Page images and extracted text:
*** Block opens ***

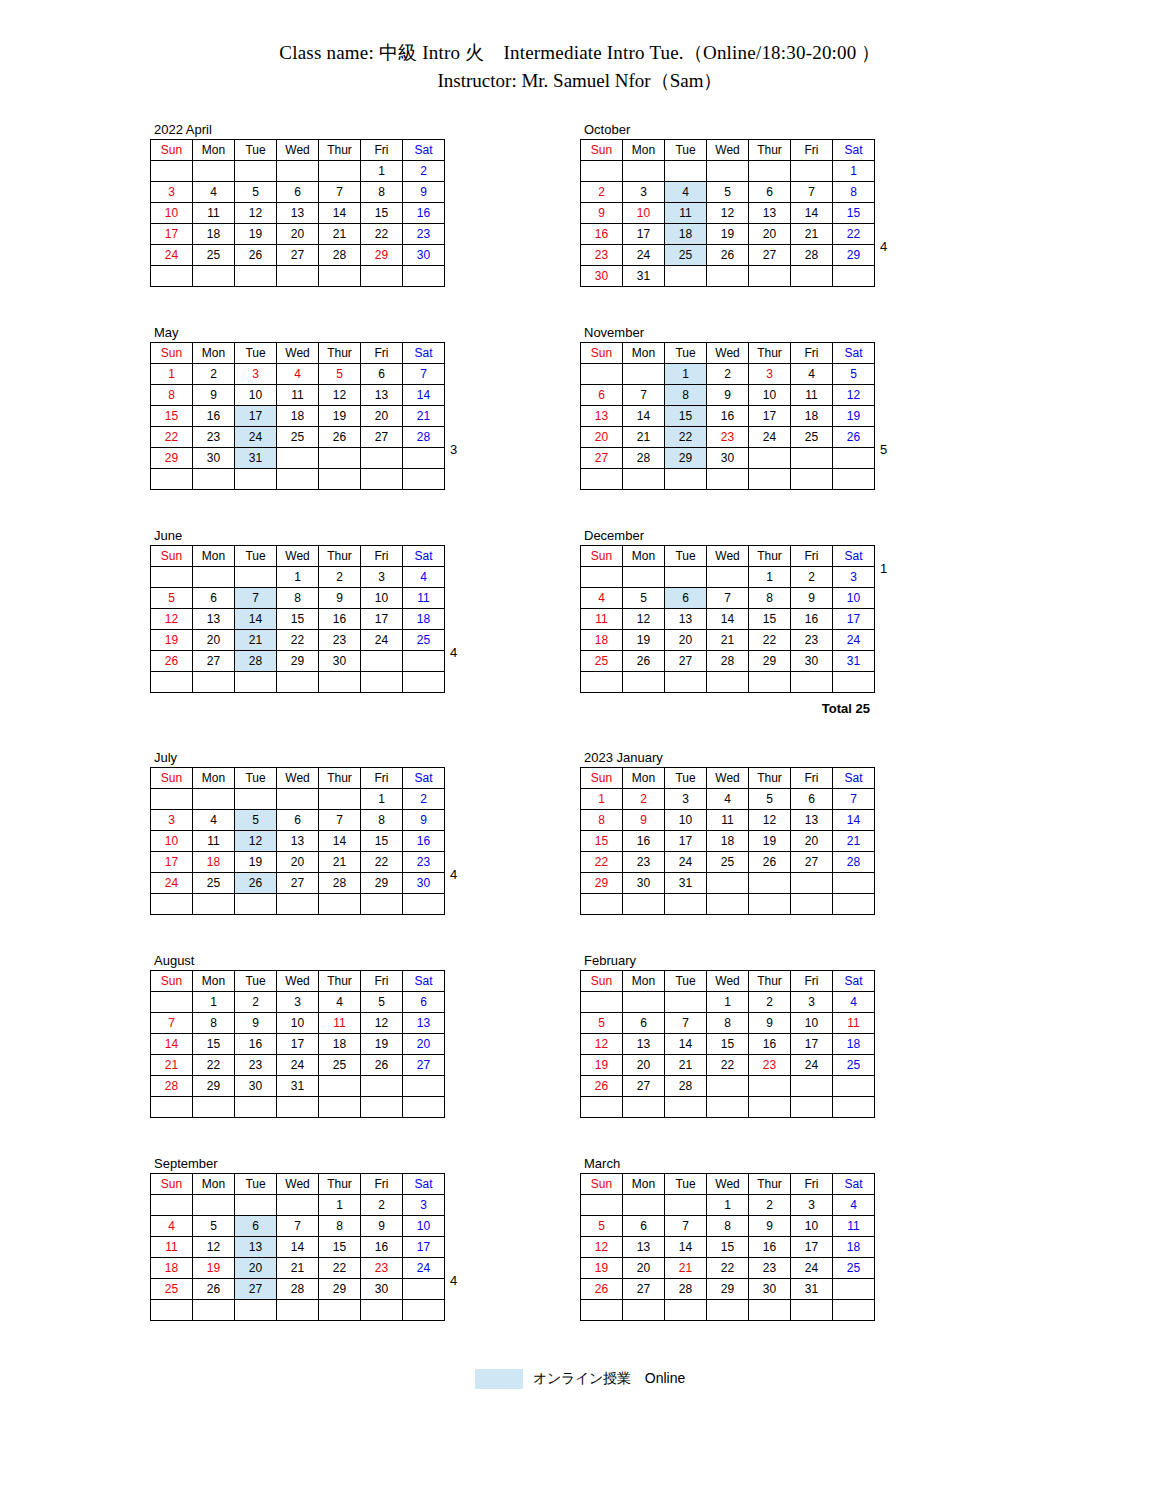Class name: 中級 Intro 火　Intermediate Intro Tue.（Online/18:30-20:00 ）
Instructor: Mr. Samuel Nfor（Sam）
| 2022 April / Sun / Mon / Tue / Wed / Thur / Fri / Sat / / --- / --- / --- / --- / --- / --- / --- / / / / / / / 1 / 2 / / 3 / 4 / 5 / 6 / 7 / 8 / 9 / / 10 / 11 / 12 / 13 / 14 / 15 / 16 / / 17 / 18 / 19 / 20 / 21 / 22 / 23 / / 24 / 25 / 26 / 27 / 28 / 29 / 30 / | October / Sun / Mon / Tue / Wed / Thur / Fri / Sat / / --- / --- / --- / --- / --- / --- / --- / / / / / / / / 1 / / 2 / 3 / 4 / 5 / 6 / 7 / 8 / / 9 / 10 / 11 / 12 / 13 / 14 / 15 / / 16 / 17 / 18 / 19 / 20 / 21 / 22 / / 23 / 24 / 25 / 26 / 27 / 28 / 29 / / 30 / 31 / / / / / / 4 |
| May / Sun / Mon / Tue / Wed / Thur / Fri / Sat / / --- / --- / --- / --- / --- / --- / --- / / 1 / 2 / 3 / 4 / 5 / 6 / 7 / / 8 / 9 / 10 / 11 / 12 / 13 / 14 / / 15 / 16 / 17 / 18 / 19 / 20 / 21 / / 22 / 23 / 24 / 25 / 26 / 27 / 28 / / 29 / 30 / 31 / / / / / 3 | November / Sun / Mon / Tue / Wed / Thur / Fri / Sat / / --- / --- / --- / --- / --- / --- / --- / / / / 1 / 2 / 3 / 4 / 5 / / 6 / 7 / 8 / 9 / 10 / 11 / 12 / / 13 / 14 / 15 / 16 / 17 / 18 / 19 / / 20 / 21 / 22 / 23 / 24 / 25 / 26 / / 27 / 28 / 29 / 30 / / / / 5 |
| June / Sun / Mon / Tue / Wed / Thur / Fri / Sat / / --- / --- / --- / --- / --- / --- / --- / / / / / 1 / 2 / 3 / 4 / / 5 / 6 / 7 / 8 / 9 / 10 / 11 / / 12 / 13 / 14 / 15 / 16 / 17 / 18 / / 19 / 20 / 21 / 22 / 23 / 24 / 25 / / 26 / 27 / 28 / 29 / 30 / / / 4 | December / Sun / Mon / Tue / Wed / Thur / Fri / Sat / / --- / --- / --- / --- / --- / --- / --- / / / / / / 1 / 2 / 3 / / 4 / 5 / 6 / 7 / 8 / 9 / 10 / / 11 / 12 / 13 / 14 / 15 / 16 / 17 / / 18 / 19 / 20 / 21 / 22 / 23 / 24 / / 25 / 26 / 27 / 28 / 29 / 30 / 31 / 1 Total 25 |
| July / Sun / Mon / Tue / Wed / Thur / Fri / Sat / / --- / --- / --- / --- / --- / --- / --- / / / / / / / 1 / 2 / / 3 / 4 / 5 / 6 / 7 / 8 / 9 / / 10 / 11 / 12 / 13 / 14 / 15 / 16 / / 17 / 18 / 19 / 20 / 21 / 22 / 23 / / 24 / 25 / 26 / 27 / 28 / 29 / 30 / 4 | 2023 January / Sun / Mon / Tue / Wed / Thur / Fri / Sat / / --- / --- / --- / --- / --- / --- / --- / / 1 / 2 / 3 / 4 / 5 / 6 / 7 / / 8 / 9 / 10 / 11 / 12 / 13 / 14 / / 15 / 16 / 17 / 18 / 19 / 20 / 21 / / 22 / 23 / 24 / 25 / 26 / 27 / 28 / / 29 / 30 / 31 / / / / / |
| August / Sun / Mon / Tue / Wed / Thur / Fri / Sat / / --- / --- / --- / --- / --- / --- / --- / / / 1 / 2 / 3 / 4 / 5 / 6 / / 7 / 8 / 9 / 10 / 11 / 12 / 13 / / 14 / 15 / 16 / 17 / 18 / 19 / 20 / / 21 / 22 / 23 / 24 / 25 / 26 / 27 / / 28 / 29 / 30 / 31 / / / / | February / Sun / Mon / Tue / Wed / Thur / Fri / Sat / / --- / --- / --- / --- / --- / --- / --- / / / / / 1 / 2 / 3 / 4 / / 5 / 6 / 7 / 8 / 9 / 10 / 11 / / 12 / 13 / 14 / 15 / 16 / 17 / 18 / / 19 / 20 / 21 / 22 / 23 / 24 / 25 / / 26 / 27 / 28 / / / / / |
| September / Sun / Mon / Tue / Wed / Thur / Fri / Sat / / --- / --- / --- / --- / --- / --- / --- / / / / / / 1 / 2 / 3 / / 4 / 5 / 6 / 7 / 8 / 9 / 10 / / 11 / 12 / 13 / 14 / 15 / 16 / 17 / / 18 / 19 / 20 / 21 / 22 / 23 / 24 / / 25 / 26 / 27 / 28 / 29 / 30 / / 4 | March / Sun / Mon / Tue / Wed / Thur / Fri / Sat / / --- / --- / --- / --- / --- / --- / --- / / / / / 1 / 2 / 3 / 4 / / 5 / 6 / 7 / 8 / 9 / 10 / 11 / / 12 / 13 / 14 / 15 / 16 / 17 / 18 / / 19 / 20 / 21 / 22 / 23 / 24 / 25 / / 26 / 27 / 28 / 29 / 30 / 31 / / |
オンライン授業　Online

*** Block closes ***

Above are the entries. Copy exactly the part that opens with the line containing "1 Total 25 |" and closes with the line containing "2023 January /", and no more.

▶ [Finished task]:
| June / Sun / Mon / Tue / Wed / Thur / Fri / Sat / / --- / --- / --- / --- / --- / --- / --- / / / / / 1 / 2 / 3 / 4 / / 5 / 6 / 7 / 8 / 9 / 10 / 11 / / 12 / 13 / 14 / 15 / 16 / 17 / 18 / / 19 / 20 / 21 / 22 / 23 / 24 / 25 / / 26 / 27 / 28 / 29 / 30 / / / 4 | December / Sun / Mon / Tue / Wed / Thur / Fri / Sat / / --- / --- / --- / --- / --- / --- / --- / / / / / / 1 / 2 / 3 / / 4 / 5 / 6 / 7 / 8 / 9 / 10 / / 11 / 12 / 13 / 14 / 15 / 16 / 17 / / 18 / 19 / 20 / 21 / 22 / 23 / 24 / / 25 / 26 / 27 / 28 / 29 / 30 / 31 / 1 Total 25 |
| July / Sun / Mon / Tue / Wed / Thur / Fri / Sat / / --- / --- / --- / --- / --- / --- / --- / / / / / / / 1 / 2 / / 3 / 4 / 5 / 6 / 7 / 8 / 9 / / 10 / 11 / 12 / 13 / 14 / 15 / 16 / / 17 / 18 / 19 / 20 / 21 / 22 / 23 / / 24 / 25 / 26 / 27 / 28 / 29 / 30 / 4 | 2023 January / Sun / Mon / Tue / Wed / Thur / Fri / Sat / / --- / --- / --- / --- / --- / --- / --- / / 1 / 2 / 3 / 4 / 5 / 6 / 7 / / 8 / 9 / 10 / 11 / 12 / 13 / 14 / / 15 / 16 / 17 / 18 / 19 / 20 / 21 / / 22 / 23 / 24 / 25 / 26 / 27 / 28 / / 29 / 30 / 31 / / / / / |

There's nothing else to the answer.